**ABOUT THIS EXERCISE**
Filter the material, keeping only lines with the word "Linux".

**MATERIALS PROVIDED**
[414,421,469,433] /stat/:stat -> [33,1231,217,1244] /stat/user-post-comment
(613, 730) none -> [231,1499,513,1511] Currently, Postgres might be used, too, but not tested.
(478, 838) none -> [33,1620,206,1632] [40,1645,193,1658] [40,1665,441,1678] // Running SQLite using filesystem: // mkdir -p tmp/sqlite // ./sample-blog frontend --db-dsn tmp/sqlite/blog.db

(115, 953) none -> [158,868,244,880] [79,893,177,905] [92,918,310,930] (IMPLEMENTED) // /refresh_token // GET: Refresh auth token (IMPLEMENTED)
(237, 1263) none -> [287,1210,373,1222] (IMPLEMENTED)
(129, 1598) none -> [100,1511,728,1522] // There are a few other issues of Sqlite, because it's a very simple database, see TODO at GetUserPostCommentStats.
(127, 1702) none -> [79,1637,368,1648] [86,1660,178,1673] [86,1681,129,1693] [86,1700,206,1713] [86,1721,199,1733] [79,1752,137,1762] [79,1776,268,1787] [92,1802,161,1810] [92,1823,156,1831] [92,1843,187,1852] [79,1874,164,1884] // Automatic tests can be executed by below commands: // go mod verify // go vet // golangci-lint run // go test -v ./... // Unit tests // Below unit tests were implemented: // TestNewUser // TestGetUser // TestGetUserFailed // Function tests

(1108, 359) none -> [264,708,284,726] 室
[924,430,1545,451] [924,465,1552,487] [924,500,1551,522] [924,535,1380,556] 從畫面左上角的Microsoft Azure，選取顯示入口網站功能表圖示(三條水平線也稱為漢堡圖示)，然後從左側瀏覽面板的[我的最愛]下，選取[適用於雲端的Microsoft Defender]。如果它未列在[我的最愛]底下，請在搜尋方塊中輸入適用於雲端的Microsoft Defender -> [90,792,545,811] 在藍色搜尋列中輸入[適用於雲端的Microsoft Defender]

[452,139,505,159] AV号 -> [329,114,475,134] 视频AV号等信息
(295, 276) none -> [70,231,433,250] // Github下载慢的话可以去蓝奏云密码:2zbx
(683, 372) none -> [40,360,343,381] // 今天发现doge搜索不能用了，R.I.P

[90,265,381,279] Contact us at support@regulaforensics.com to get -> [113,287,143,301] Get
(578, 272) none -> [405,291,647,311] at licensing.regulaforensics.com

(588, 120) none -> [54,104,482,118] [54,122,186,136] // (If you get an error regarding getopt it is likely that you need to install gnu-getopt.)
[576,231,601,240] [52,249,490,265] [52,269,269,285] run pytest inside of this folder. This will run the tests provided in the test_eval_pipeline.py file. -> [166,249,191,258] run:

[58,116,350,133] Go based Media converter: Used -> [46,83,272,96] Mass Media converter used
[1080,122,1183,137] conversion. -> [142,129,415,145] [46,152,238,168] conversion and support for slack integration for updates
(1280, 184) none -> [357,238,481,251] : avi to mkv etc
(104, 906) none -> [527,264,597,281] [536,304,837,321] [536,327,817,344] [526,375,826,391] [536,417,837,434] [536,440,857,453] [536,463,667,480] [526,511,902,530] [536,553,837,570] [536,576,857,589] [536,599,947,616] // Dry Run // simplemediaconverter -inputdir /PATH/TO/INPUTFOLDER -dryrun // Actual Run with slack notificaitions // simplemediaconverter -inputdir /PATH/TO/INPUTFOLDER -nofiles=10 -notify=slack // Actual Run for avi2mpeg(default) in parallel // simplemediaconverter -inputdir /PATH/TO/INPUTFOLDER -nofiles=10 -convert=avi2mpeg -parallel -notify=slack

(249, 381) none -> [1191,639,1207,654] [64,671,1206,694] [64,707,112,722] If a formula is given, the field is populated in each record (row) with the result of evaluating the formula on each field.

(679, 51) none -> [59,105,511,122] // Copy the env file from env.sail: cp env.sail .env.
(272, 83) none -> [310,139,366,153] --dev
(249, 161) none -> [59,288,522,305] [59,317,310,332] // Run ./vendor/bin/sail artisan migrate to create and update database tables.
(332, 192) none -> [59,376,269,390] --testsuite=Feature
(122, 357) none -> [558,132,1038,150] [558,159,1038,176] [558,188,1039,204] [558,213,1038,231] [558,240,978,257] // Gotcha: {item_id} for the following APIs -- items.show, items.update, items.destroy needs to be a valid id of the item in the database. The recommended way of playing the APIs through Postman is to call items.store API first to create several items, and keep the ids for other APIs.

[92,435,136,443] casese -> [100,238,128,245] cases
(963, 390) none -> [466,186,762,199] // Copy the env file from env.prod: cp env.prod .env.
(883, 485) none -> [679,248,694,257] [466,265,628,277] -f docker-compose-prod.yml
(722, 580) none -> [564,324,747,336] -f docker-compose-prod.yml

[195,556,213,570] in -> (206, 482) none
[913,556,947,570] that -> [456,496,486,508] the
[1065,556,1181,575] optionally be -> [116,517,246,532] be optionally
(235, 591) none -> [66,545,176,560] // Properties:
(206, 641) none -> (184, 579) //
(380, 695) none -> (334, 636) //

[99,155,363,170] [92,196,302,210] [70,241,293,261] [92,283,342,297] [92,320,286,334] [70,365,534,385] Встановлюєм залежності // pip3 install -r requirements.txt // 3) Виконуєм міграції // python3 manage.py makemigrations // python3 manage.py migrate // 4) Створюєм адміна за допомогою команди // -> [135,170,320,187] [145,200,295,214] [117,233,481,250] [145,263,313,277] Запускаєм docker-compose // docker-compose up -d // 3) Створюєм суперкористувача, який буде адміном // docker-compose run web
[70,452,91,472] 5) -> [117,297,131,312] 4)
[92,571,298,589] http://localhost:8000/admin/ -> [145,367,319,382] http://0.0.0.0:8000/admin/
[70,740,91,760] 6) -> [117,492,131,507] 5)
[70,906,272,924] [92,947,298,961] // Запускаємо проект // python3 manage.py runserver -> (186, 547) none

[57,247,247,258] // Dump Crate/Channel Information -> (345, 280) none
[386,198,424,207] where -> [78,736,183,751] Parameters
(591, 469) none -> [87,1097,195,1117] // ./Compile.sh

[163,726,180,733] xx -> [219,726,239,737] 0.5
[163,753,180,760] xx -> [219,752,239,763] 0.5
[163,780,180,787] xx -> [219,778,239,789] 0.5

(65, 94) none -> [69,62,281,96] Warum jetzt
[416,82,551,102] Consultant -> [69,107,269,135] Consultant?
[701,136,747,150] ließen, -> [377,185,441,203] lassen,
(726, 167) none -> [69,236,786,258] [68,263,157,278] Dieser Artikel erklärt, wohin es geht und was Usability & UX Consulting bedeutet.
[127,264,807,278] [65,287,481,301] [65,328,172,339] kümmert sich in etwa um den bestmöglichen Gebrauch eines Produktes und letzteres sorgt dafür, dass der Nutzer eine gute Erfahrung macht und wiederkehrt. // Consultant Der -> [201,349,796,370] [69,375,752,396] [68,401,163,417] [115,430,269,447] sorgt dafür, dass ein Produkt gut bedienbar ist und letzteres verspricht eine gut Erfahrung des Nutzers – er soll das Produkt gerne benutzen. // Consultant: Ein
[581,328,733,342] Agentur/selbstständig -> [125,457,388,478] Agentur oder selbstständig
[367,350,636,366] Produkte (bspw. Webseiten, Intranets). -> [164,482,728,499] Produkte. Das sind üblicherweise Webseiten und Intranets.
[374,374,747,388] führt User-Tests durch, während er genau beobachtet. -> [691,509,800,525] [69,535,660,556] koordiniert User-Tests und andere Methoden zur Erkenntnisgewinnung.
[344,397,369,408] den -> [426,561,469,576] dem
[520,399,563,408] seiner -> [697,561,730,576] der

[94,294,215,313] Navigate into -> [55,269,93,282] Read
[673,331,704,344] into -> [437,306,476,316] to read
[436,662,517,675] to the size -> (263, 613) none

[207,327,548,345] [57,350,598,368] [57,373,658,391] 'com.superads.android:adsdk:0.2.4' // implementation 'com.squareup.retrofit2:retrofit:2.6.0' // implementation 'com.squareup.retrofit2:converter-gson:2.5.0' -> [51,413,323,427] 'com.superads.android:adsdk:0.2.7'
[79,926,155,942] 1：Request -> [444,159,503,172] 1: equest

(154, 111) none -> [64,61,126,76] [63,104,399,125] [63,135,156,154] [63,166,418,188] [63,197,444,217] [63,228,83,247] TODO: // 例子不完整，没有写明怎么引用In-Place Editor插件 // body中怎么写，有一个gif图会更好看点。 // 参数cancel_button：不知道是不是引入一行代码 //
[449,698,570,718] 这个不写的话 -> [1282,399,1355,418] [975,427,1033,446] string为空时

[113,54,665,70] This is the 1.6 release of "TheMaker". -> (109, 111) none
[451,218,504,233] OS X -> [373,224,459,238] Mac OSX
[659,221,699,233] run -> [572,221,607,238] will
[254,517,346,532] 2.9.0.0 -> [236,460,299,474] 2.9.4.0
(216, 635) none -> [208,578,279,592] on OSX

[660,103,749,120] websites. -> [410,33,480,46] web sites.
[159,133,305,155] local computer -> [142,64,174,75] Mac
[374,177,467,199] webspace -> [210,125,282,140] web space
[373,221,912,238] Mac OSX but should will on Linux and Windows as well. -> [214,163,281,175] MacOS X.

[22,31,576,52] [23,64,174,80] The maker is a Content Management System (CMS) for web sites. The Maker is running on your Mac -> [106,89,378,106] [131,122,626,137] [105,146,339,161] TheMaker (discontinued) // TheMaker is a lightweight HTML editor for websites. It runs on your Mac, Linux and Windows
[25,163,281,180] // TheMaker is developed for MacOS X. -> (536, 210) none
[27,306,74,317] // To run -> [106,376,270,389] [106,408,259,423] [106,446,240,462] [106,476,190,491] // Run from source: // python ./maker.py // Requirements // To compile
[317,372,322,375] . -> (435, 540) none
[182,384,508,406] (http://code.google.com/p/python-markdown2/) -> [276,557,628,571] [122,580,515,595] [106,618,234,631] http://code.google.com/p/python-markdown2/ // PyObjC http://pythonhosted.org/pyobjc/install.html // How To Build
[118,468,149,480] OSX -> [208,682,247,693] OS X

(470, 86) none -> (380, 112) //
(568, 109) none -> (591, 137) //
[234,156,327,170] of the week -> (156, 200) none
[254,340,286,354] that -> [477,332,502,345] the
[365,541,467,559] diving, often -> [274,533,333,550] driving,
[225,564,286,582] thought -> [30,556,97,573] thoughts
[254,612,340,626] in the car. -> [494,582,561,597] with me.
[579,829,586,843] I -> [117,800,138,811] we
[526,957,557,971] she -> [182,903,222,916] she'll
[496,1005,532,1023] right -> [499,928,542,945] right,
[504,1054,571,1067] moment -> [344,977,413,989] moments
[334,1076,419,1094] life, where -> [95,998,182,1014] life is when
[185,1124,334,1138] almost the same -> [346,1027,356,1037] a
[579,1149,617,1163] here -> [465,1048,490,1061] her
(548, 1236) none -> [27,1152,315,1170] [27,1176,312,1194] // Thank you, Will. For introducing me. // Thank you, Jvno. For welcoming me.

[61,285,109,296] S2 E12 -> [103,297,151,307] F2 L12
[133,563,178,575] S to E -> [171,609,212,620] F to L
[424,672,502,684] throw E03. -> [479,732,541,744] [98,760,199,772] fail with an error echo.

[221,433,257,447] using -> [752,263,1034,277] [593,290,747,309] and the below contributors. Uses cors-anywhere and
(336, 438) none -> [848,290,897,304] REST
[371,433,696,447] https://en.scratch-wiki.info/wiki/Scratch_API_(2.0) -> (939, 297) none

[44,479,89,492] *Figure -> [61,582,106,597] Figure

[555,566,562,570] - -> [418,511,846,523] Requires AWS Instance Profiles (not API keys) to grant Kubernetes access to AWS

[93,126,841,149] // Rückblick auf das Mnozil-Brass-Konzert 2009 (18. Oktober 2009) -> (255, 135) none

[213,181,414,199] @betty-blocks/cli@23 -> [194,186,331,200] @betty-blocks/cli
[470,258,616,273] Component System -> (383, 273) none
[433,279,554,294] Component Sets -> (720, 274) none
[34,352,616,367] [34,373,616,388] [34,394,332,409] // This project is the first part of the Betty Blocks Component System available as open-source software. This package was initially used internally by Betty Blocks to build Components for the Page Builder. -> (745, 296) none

**EXERCISE RESULT**
[373,221,912,238] Mac OSX but should will on Linux and Windows as well. -> [214,163,281,175] MacOS X.
[22,31,576,52] [23,64,174,80] The maker is a Content Management System (CMS) for web sites. The Maker is running on your Mac -> [106,89,378,106] [131,122,626,137] [105,146,339,161] TheMaker (discontinued) // TheMaker is a lightweight HTML editor for websites. It runs on your Mac, Linux and Windows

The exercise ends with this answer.